### WHAT YOU ARE ASKED TO DO
Below are the entries; give again exactly the lines from the one mentioning "Peter: 99 -> 92" through the one mentioning "Michael: 54 -> 64", inclusive.

### INFORMATION
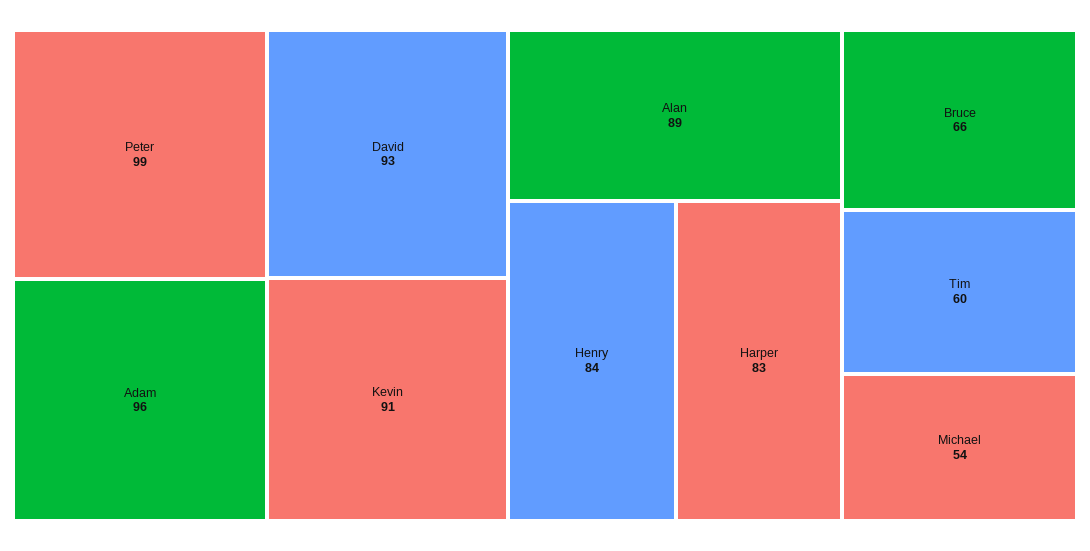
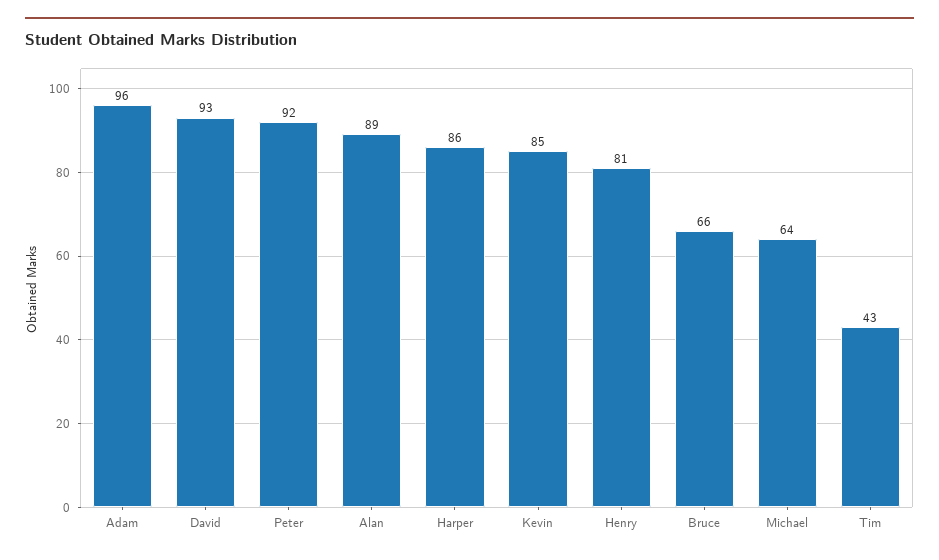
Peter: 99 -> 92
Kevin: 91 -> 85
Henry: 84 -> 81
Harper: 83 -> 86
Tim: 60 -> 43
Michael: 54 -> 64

--

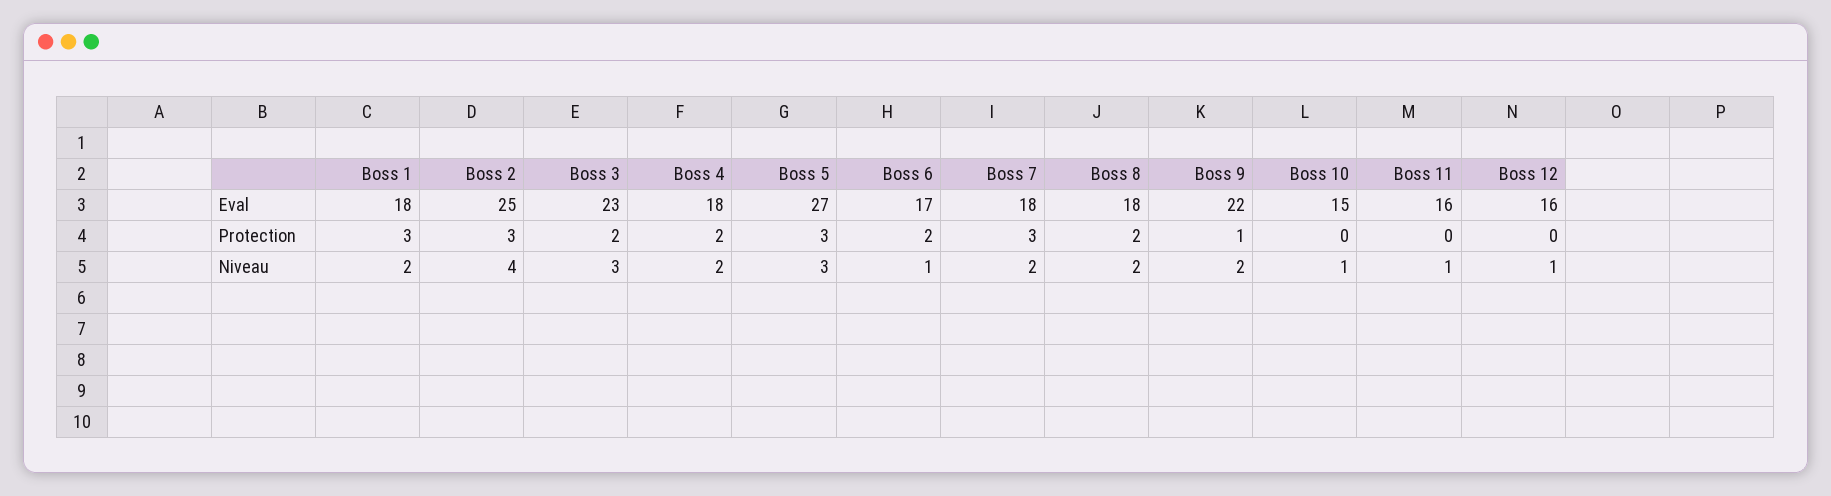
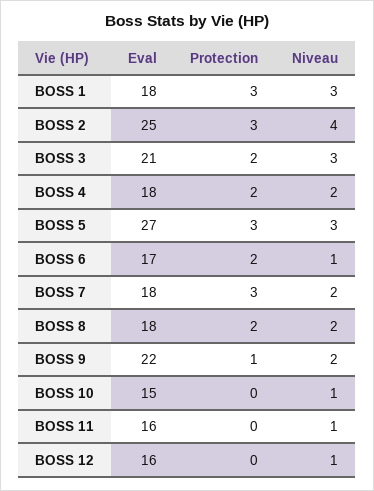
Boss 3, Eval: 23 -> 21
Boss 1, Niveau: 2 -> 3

### TASK OUTPUT
Peter: 99 -> 92
Kevin: 91 -> 85
Henry: 84 -> 81
Harper: 83 -> 86
Tim: 60 -> 43
Michael: 54 -> 64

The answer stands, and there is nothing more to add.